How We Avoid Risk
Let’s consider the damaging things we humans do for “safety” and to avoid the pain of surprise. Of course these “efforts” are not conscious or thought out, but natural and automatic.
Avoiding Interpersonal Interaction
Avoidance mechanisms bear the stamp of the age at which they were “invented.” As our minds grow more complex, more conscious and more sophisticated, our solutions to the problem of avoiding pain evolve. The earliest are the nonverbal patterns learned between the ages of six months and two years that are referred to as attachment styles. Because they become ingrained so early, they tend to remain in place and can last a lifetime. They may even color the way we relate to our own children and the patterns they develop. Perhaps the simplest way to keep from being hurt in a relationship is learning to act as if we have no needs. The “avoidant” attachment style does just this.
Developing later, more complex versions involve withdrawal as soon as there is a feeling of closeness or when we begin to feel stirrings of need or dependency. As in the example of the boy who was successful in business, these moves are aimed not only to avoid coming close enough to be hurt, but also to control our own longings lest they draw us into vulnerability.
The result of these measures is to deprive us of the human contact we most need. Deprivation only heightens our needs, making for intense inner conflict with part of us wanting closeness and another part pushing it away.
This combination of stored up need and inability to receive is common. One of the solutions is to seek substitutes. Here are some of the things humans seek: food, drugs, admirers, possessions, “gifts” (shoplifting, gambling), prescriptions, surgery, and powerful sensations like cutting and vomiting. I’m sure I have left many out. Dallin H. Oaks put it very well: “You can never get enough of what you don’t need, because what you don’t need won’t satisfy you.”
In a further twist on the seeking of substitutes, Anorexia Nervosa (at the risk of oversimplifying) embodies the triumph of control over neediness, played out metaphorically in the realm of food. Thinness represents a victory against appetite so it can’t betray one into vulnerability.
Another major strategy to reduce risk is trying to take the uncertainty out of human relationships. People are fallible, so it is tempting to try to get proof of their trustworthiness. This is what drives lovers to check each other’s cell phones or demand access to private information. Unfortunately, the more we seek proof, the less we trust. What? Well, trust is a conviction that the other person is trustworthy. It is a kind of faith. From our first taking a chance, it grows only through taking risks and learning from experience that our trust is well placed. When we try to gain certainty by testing, faith is lost and we grow less willing to take risks or believe that the other person is really on our side.

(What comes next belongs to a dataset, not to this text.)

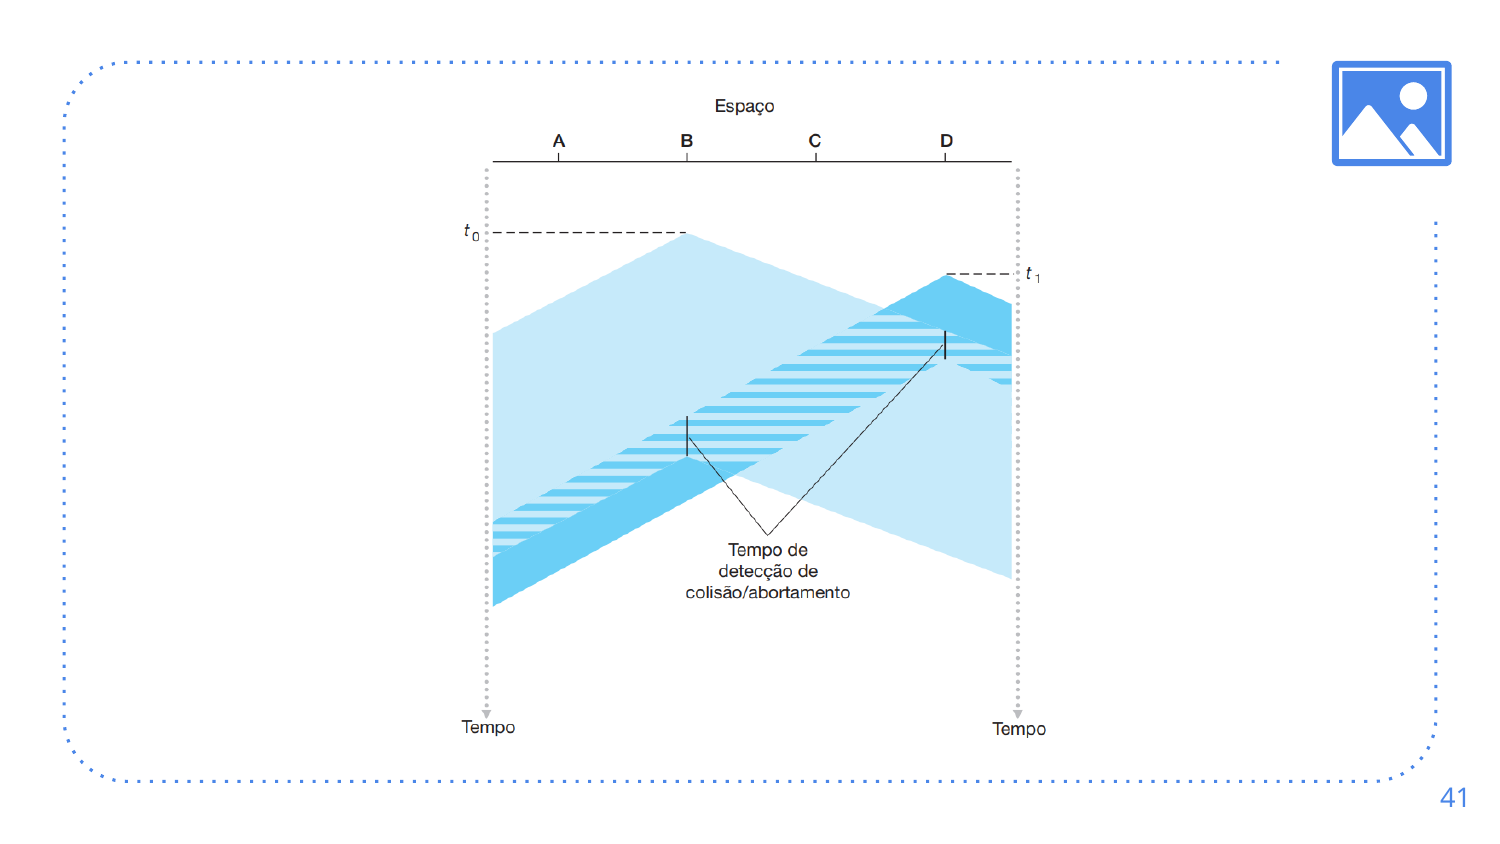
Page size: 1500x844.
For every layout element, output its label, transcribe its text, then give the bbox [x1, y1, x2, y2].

There are many ways to test the other person besides checking their phone. We can do what engineers call “destructive testing.” Say you wanted to make a machine part as light as possible but just strong enough. You could carve away material, making the part thinner and at each step and testing to see if it breaks under load. When it finally does break, you can be confident that one step less was the right one. In human relations, we sometimes test this way, to see, for example, if the other person will still love us. We inflict pain on the other person to see if he or she will still love us in spite of our hurtful behavior. Unfortunately, each time the other person passes the test, we wonder if the test was rigorous enough. So the next time, we push further. Inevitably, sooner or later, the other person will “fail” the test by becoming angry or expressing dismay. Ah Hah! Now we have proof that they are definitely untrustworthy.

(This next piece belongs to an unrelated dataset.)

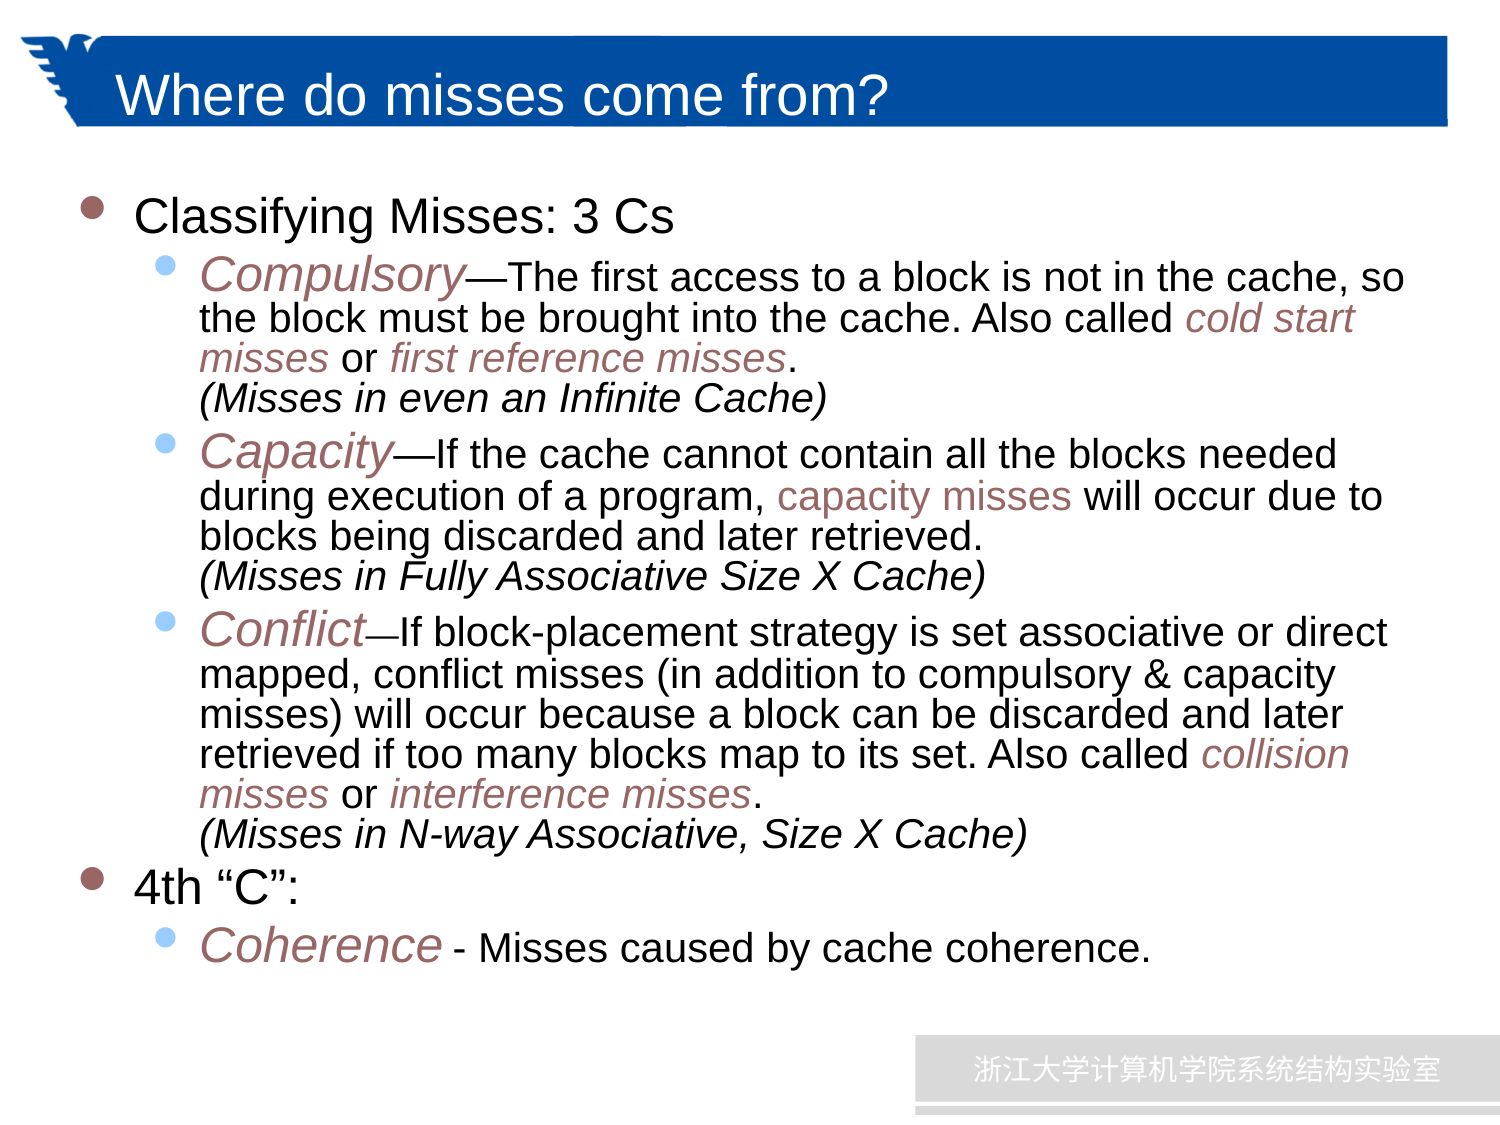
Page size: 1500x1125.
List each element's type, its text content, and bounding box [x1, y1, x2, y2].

title Where do misses come from? [100, 0, 1276, 187]
list Classifying Misses: 3 Cs Compulsory—The first access to a block is not in the cache, so the block must be brought into the cache. Also called cold start misses or first reference misses. (Misses in even an Infinite Cache) Capacity—If the cache cannot contain all the blocks needed during execution of a program, capacity misses will occur due to blocks being discarded and later retrieved. (Misses in Fully Associative Size X Cache) Conflict—If block-placement strategy is set associative or direct mapped, conflict misses (in addition to compulsory & capacity misses) will occur because a block can be discarded and later retrieved if too many blocks map to its set. Also called collision misses or interference misses. (Misses in N-way Associative, Size X Cache) 4th “C”: Coherence - Misses caused by cache coherence. [62, 187, 1450, 1063]
picture [5, 19, 100, 127]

Manipulation to avoid trust
Do you know anyone you would describe as “manipulative?” This can be yet another way to avoid the risk of trusting. My definition of manipulation is “bypassing the other person’s free will.” The healthy way to get our needs met is usually to honor the other person’s separateness by asking. When we ask or invite, we are overtly acknowledging the other person’s free choice to say yes or no. But that involves emotional risk. To avoid the risk, there are many ways to manipulate, giving the other person no option but to do what we want. When dealing with people we have no reason to trust, this may be a good strategy, but in intimate relationships, it is a very costly way to avoid trust. No one likes to be mistrusted or to have their free will bypassed.

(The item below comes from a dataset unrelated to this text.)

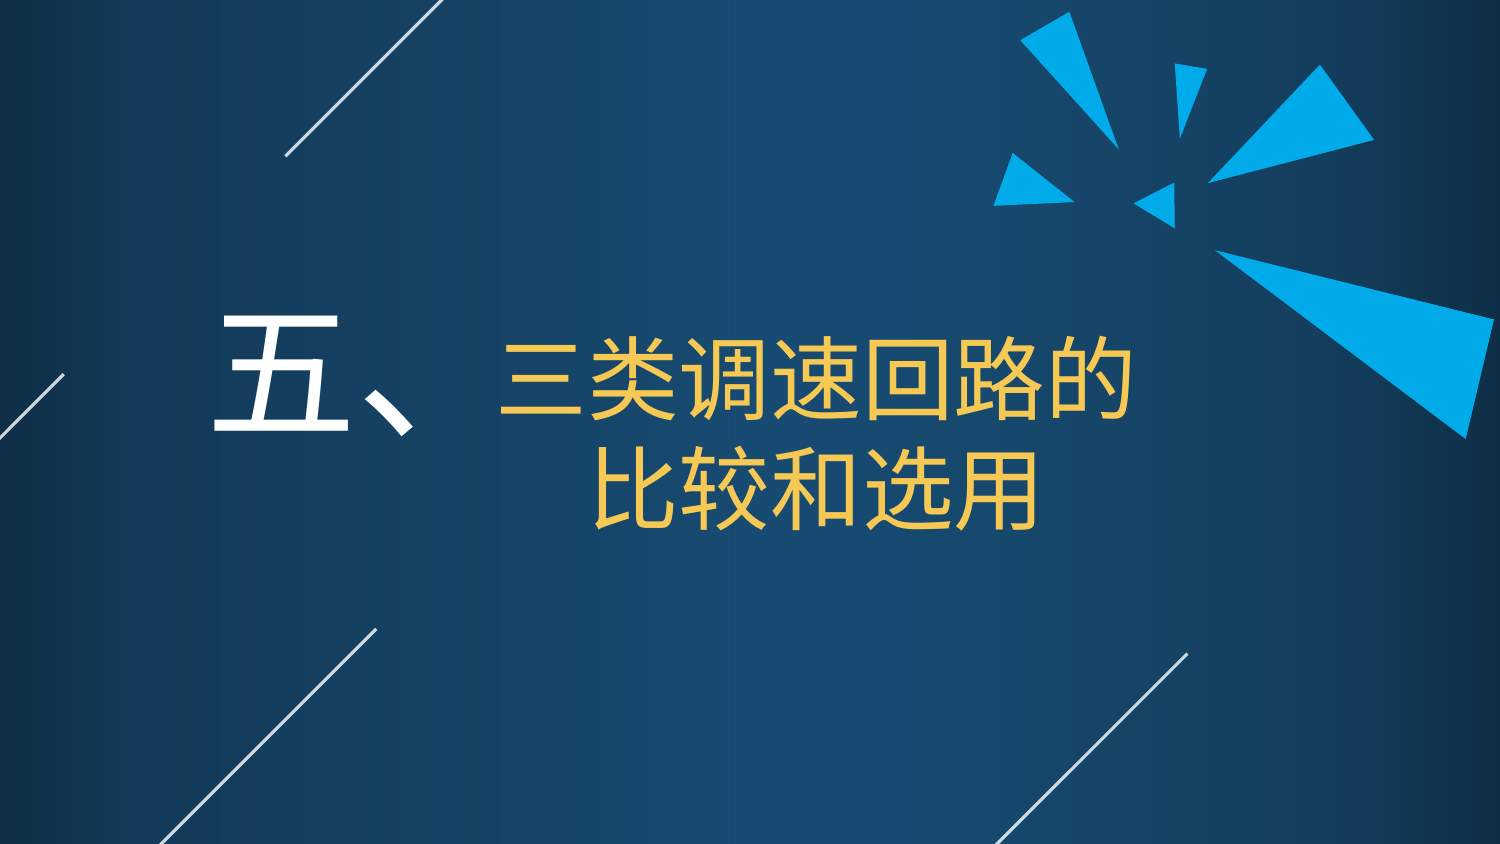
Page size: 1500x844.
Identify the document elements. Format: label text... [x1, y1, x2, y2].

text_box 五、 [191, 253, 582, 469]
picture [0, 0, 1500, 844]
text_box 三类调速回路的 比较和选用 [362, 314, 1271, 549]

In fact, people who habitually manipulate may end up with a skewed group of friends. People who make a point of being trustworthy are especially hurt by being mistrusted. On the other hand, those who are untrustworthy or who don’t expect to be trusted are not so troubled. You can guess which ones eventually distance from a person who avoids trusting. Understandably, manipulation carries a very negative connotation, but when people use it often, what it really means is that they are terribly afraid of being hurt, originally, no doubt, for good reason.